▶ **TEXT UNDER STUDY**
[Start of section]
HDFC Securities has maintained a constructive stance on select auto stocks ahead of Q4 FY26 results, while flagging near-term headwinds for the sector due to geopolitical uncertainties.
For Ather Energy Ltd, the domestic brokerage expects a strong operational performance driven by demand momentum and network expansion.
“Wholesale volumes to grow 73 per cent YoY (year-on-year) and 22 per cent QoQ (quarter-on-quarter), driven by dealership expansion and prebuying in March 2026 in anticipation of ending of demand subsidies for e2W (which was later extended by 4 months). Realisations to increase 1.5 per cent QoQ, supported by price hike taken in Jan 2026. EBITDA margin to improve 60bps (basis points) QoQ, on better operating leverage and continued focus to bring down costs via R&D, though to be negated by higher raw material costs via rising aluminum prices and impact of adverse forex on imported battery cells,” it stated.
For Maruti Suzuki India Ltd, a slight improvement in pricing is expected, supported by a favourable product mix and exports.
“ASP (Average selling price) to rise 1.2 per cent QoQ, led by higher exports mix that was led by increasing share of SUVs and EVs, and lower discounts relative to Q3. EBITDA margin to contract 50bps QoQ due to higher raw material costs, production costs and freight costs.”
On Sansera Engineering Ltd, HDFC Securities expects steady growth, particularly from its aerospace, defence and semiconductor (ADS) segment.
“Revenue growth to be led by the ADS division, continuing good growth in the domestic market and forex tailwinds. We expect margins to contract QoQ on higher raw material costs, production costs and freight costs, though to be partially negated by operating leverage.”
Target prices
HDFC Securities has maintained ‘Buy’ ratings on all three stocks, with target prices of Rs 1,033 for Ather Energy, Rs 18,168 for Maruti Suzuki, and Rs 2,588 for Sansera Engineering.
[End of section]
▶ **DATASET EXCERPTS**
[Start of section]
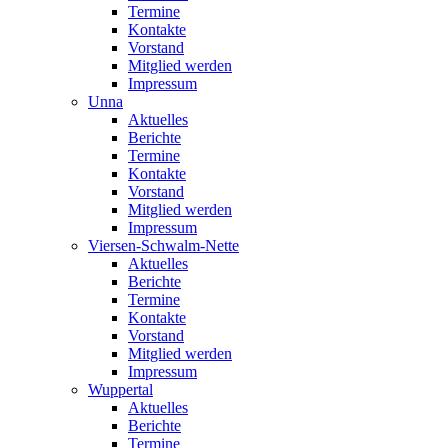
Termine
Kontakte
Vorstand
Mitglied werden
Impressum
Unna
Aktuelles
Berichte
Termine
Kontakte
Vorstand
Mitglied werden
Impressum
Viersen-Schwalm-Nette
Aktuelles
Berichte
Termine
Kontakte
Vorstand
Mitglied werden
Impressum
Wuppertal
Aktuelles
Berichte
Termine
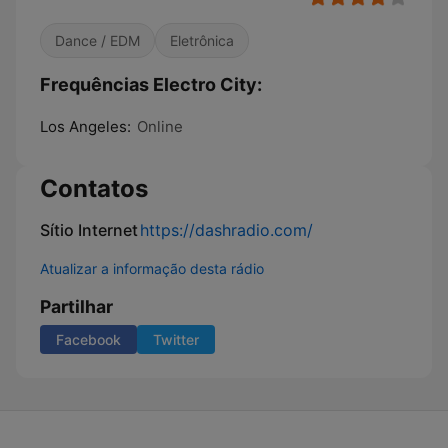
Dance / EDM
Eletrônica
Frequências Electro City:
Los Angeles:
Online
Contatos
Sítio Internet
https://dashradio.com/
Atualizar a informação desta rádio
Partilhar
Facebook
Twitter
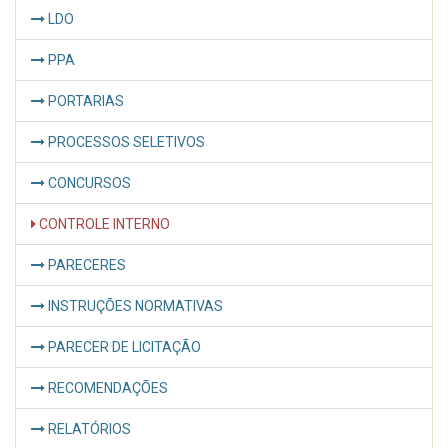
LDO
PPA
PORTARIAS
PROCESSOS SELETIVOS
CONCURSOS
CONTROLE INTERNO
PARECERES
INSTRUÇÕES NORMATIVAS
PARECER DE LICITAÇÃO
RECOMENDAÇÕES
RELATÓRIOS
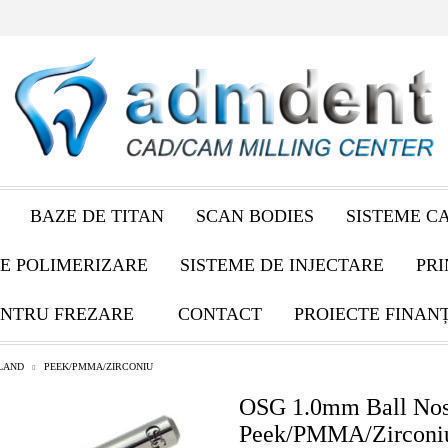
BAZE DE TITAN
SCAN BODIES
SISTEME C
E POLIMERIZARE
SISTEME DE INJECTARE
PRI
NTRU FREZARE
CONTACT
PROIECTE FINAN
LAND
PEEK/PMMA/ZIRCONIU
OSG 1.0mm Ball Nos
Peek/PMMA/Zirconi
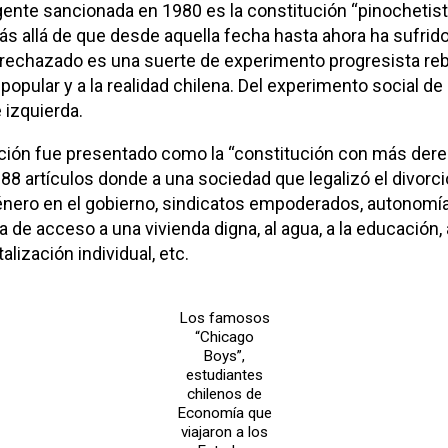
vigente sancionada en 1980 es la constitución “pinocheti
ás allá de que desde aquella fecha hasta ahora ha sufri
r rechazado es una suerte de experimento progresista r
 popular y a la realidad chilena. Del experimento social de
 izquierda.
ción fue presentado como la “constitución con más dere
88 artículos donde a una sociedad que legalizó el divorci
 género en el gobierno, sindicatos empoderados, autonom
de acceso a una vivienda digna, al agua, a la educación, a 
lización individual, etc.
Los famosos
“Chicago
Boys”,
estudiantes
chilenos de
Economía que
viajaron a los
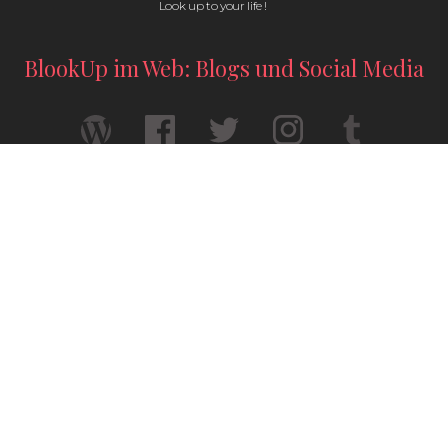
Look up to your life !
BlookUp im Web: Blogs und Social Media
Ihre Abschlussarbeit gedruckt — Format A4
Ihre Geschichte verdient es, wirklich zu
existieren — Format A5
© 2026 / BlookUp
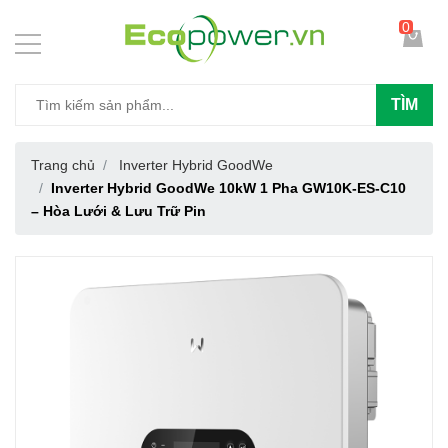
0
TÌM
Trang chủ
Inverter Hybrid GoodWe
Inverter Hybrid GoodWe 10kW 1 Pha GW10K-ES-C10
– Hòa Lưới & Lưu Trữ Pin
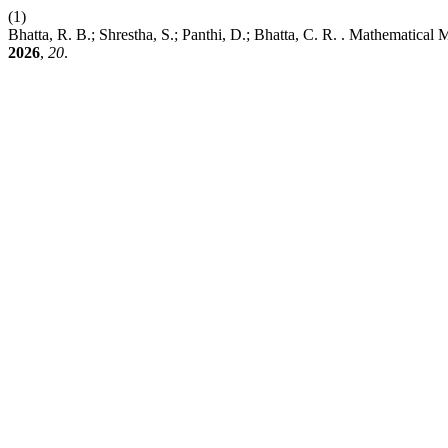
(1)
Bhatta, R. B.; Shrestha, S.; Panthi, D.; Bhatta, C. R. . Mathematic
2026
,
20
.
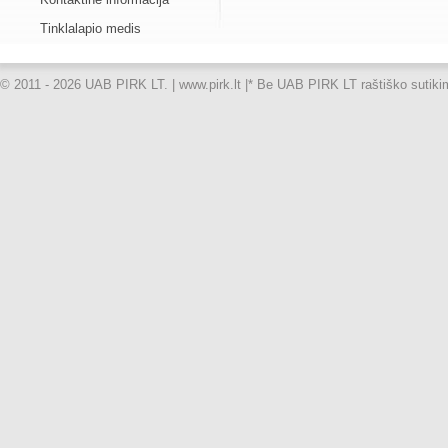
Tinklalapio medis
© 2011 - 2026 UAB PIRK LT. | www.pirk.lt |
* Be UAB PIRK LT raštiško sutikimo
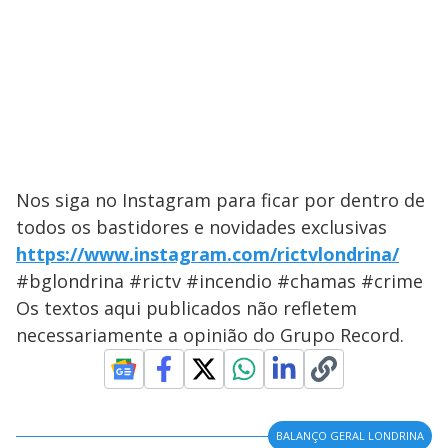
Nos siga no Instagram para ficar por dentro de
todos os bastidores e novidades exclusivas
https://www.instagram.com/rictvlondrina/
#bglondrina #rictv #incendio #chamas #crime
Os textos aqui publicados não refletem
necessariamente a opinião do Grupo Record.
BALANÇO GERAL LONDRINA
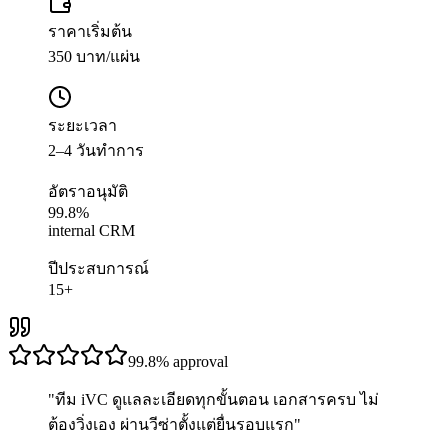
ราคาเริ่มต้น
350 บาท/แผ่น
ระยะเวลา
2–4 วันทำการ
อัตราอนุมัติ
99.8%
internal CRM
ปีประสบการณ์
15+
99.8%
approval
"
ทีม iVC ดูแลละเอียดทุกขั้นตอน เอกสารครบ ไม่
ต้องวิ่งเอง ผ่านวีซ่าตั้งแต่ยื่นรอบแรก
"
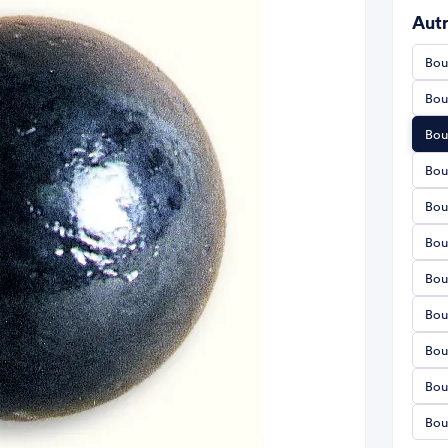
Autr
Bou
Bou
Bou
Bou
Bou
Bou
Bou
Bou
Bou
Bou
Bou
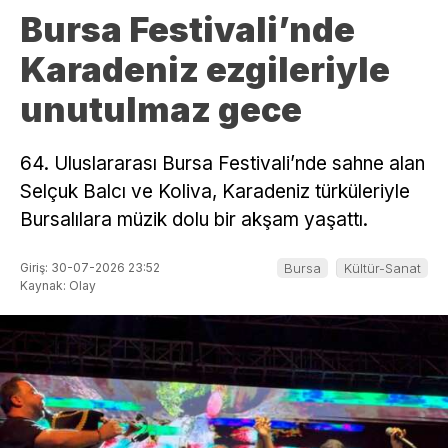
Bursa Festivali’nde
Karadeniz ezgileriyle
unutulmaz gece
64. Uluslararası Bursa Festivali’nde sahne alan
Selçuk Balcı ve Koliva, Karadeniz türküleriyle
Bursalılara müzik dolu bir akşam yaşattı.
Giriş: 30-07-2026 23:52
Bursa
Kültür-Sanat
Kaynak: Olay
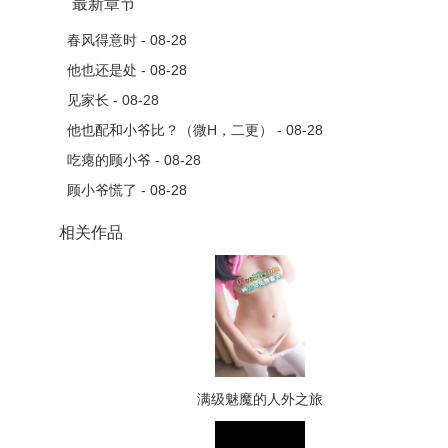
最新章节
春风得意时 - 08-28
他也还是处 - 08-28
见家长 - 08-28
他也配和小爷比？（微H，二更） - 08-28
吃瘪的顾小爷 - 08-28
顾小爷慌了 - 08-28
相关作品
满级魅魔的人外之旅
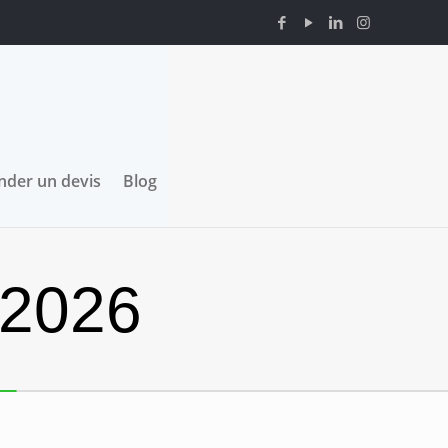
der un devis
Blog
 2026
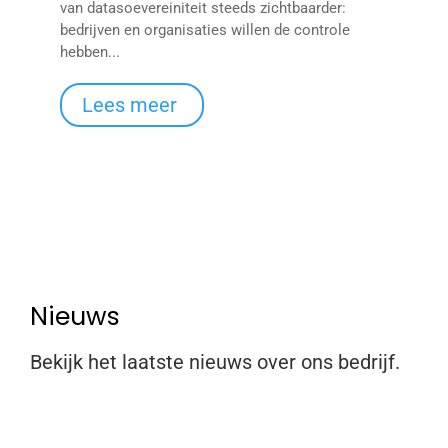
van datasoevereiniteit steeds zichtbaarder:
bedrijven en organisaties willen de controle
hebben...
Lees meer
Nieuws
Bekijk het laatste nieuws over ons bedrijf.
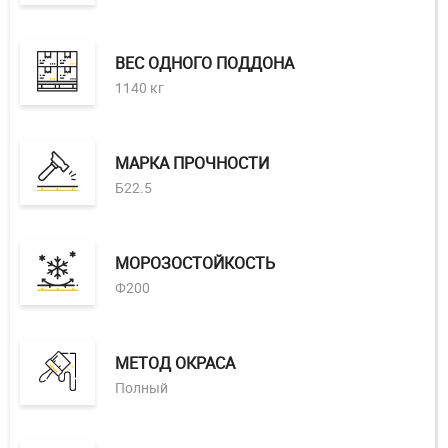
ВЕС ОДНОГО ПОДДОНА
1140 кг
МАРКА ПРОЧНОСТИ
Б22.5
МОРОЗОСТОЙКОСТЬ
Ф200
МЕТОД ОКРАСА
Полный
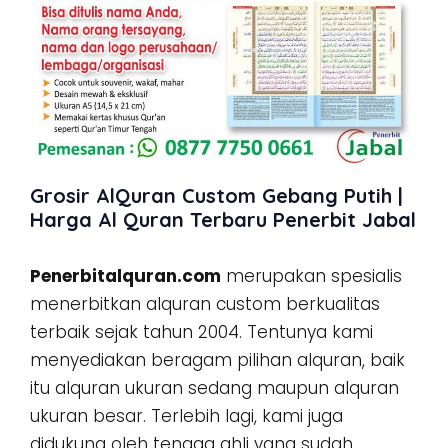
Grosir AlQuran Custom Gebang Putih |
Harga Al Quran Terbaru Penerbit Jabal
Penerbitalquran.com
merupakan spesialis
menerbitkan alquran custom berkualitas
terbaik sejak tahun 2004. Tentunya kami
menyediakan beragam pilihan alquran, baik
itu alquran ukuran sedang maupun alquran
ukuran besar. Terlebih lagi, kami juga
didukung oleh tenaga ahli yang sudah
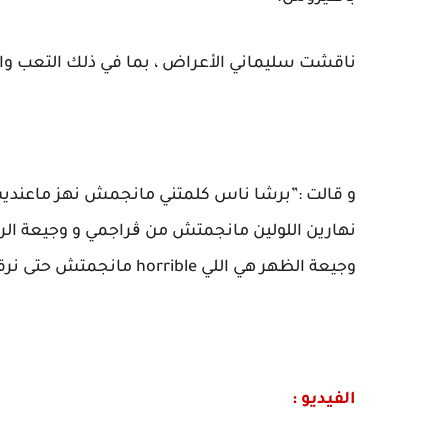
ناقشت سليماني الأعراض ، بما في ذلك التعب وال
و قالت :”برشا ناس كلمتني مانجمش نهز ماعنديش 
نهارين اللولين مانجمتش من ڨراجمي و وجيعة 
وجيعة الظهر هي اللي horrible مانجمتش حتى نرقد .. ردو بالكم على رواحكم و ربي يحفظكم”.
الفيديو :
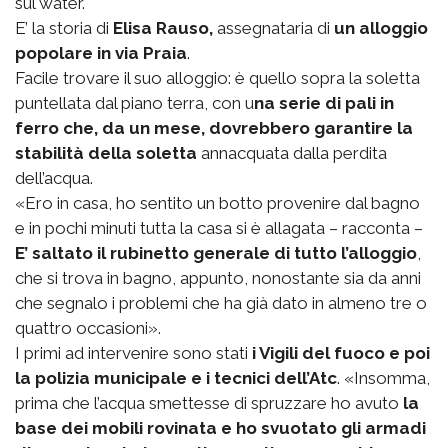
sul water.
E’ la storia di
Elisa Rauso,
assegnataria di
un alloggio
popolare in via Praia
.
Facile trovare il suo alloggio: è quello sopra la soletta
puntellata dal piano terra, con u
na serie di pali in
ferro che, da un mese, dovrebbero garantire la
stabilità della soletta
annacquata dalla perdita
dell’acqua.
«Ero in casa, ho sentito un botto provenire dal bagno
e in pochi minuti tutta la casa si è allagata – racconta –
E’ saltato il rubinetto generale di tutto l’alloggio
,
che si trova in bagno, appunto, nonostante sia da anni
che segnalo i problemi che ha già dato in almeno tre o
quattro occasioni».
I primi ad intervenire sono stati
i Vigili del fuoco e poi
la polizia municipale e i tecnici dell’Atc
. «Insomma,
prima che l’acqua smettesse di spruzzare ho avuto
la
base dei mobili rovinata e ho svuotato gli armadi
[End of section]
▶ **YOUR OBJECTIVE**
Update the auto sector outlook by restating the part that opens with "HDFC Securities has maintained a" and closes with "to geopolitical uncertainties.", changing "constructive" to "positive". Work only from the text on HDFC Securities' auto sector outlook.

▶ **ANSWER BOX**
HDFC Securities has maintained a positive stance on select auto stocks ahead of Q4 FY26 results, while flagging near-term headwinds for the sector due to geopolitical uncertainties.